Given records:
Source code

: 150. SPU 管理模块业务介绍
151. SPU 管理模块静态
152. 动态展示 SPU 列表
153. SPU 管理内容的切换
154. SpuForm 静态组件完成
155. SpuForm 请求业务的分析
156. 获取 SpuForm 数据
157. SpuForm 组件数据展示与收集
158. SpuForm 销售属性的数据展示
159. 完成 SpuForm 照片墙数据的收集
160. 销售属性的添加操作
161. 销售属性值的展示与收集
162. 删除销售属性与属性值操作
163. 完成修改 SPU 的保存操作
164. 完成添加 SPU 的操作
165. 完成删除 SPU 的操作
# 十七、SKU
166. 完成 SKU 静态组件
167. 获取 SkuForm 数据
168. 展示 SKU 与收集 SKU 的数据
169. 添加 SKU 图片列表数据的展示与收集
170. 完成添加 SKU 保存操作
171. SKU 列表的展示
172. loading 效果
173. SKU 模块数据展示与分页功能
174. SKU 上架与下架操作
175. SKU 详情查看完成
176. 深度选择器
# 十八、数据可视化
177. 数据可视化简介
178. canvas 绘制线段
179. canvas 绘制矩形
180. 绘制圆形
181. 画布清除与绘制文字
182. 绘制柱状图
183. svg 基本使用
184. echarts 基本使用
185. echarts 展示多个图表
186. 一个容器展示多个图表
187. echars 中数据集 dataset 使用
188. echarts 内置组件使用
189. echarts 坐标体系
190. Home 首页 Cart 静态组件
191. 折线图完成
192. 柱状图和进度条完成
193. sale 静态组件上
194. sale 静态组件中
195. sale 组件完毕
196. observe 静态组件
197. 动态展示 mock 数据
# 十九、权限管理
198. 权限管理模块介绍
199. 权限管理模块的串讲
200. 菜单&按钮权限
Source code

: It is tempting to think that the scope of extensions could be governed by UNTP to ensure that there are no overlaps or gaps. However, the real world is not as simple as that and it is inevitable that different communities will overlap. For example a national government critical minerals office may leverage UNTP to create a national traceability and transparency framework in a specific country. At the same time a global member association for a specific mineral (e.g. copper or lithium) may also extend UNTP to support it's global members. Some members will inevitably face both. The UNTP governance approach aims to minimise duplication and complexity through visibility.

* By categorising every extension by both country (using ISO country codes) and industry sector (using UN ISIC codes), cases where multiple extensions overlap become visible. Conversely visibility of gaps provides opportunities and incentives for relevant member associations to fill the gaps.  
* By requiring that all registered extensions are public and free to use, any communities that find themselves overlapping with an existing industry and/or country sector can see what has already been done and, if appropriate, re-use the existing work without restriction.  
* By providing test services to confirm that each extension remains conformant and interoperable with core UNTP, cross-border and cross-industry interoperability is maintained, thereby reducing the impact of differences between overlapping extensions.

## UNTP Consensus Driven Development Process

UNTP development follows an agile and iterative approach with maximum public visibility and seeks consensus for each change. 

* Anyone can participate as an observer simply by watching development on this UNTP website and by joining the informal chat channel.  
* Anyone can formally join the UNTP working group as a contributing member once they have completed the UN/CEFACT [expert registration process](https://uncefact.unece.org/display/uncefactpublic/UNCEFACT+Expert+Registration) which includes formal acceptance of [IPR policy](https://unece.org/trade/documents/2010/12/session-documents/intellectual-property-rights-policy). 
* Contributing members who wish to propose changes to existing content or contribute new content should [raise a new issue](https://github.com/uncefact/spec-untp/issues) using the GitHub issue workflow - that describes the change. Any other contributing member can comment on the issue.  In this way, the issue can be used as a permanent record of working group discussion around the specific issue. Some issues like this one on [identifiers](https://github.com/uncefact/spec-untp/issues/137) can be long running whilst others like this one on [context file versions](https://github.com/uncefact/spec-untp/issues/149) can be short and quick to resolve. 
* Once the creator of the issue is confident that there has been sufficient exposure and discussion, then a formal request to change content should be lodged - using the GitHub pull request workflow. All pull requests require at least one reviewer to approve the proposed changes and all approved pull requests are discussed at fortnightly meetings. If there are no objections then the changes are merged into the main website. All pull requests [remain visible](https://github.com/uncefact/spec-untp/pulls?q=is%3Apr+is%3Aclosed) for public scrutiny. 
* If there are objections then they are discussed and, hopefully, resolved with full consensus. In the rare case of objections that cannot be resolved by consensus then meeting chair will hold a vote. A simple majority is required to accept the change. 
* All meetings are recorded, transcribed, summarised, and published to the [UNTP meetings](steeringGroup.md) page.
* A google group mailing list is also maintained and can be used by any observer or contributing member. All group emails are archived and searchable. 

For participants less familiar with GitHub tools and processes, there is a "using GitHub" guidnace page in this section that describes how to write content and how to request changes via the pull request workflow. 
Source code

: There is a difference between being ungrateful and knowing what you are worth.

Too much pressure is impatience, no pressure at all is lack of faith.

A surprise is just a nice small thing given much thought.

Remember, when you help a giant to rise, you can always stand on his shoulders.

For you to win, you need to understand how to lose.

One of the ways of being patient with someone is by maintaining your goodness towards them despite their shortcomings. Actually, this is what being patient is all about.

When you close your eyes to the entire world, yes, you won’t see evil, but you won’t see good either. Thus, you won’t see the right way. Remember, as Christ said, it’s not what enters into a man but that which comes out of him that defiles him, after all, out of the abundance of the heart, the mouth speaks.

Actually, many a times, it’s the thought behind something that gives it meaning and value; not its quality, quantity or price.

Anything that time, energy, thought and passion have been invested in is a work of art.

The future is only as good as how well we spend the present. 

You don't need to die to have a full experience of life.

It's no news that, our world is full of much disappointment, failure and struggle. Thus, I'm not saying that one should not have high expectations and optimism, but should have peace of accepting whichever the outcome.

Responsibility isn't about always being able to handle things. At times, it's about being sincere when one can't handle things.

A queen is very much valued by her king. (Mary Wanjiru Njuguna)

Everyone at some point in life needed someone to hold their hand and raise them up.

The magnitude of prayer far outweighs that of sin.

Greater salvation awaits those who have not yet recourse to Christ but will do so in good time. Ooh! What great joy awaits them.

Directions for this task:
Here the output must be the lines above from the line with "159. 完成 SpuForm 照片墙数据的收集" to the line with "185. echarts 展示多个图表", both included, duplicated word for word and nothing else.

Response area:
159. 完成 SpuForm 照片墙数据的收集
160. 销售属性的添加操作
161. 销售属性值的展示与收集
162. 删除销售属性与属性值操作
163. 完成修改 SPU 的保存操作
164. 完成添加 SPU 的操作
165. 完成删除 SPU 的操作
# 十七、SKU
166. 完成 SKU 静态组件
167. 获取 SkuForm 数据
168. 展示 SKU 与收集 SKU 的数据
169. 添加 SKU 图片列表数据的展示与收集
170. 完成添加 SKU 保存操作
171. SKU 列表的展示
172. loading 效果
173. SKU 模块数据展示与分页功能
174. SKU 上架与下架操作
175. SKU 详情查看完成
176. 深度选择器
# 十八、数据可视化
177. 数据可视化简介
178. canvas 绘制线段
179. canvas 绘制矩形
180. 绘制圆形
181. 画布清除与绘制文字
182. 绘制柱状图
183. svg 基本使用
184. echarts 基本使用
185. echarts 展示多个图表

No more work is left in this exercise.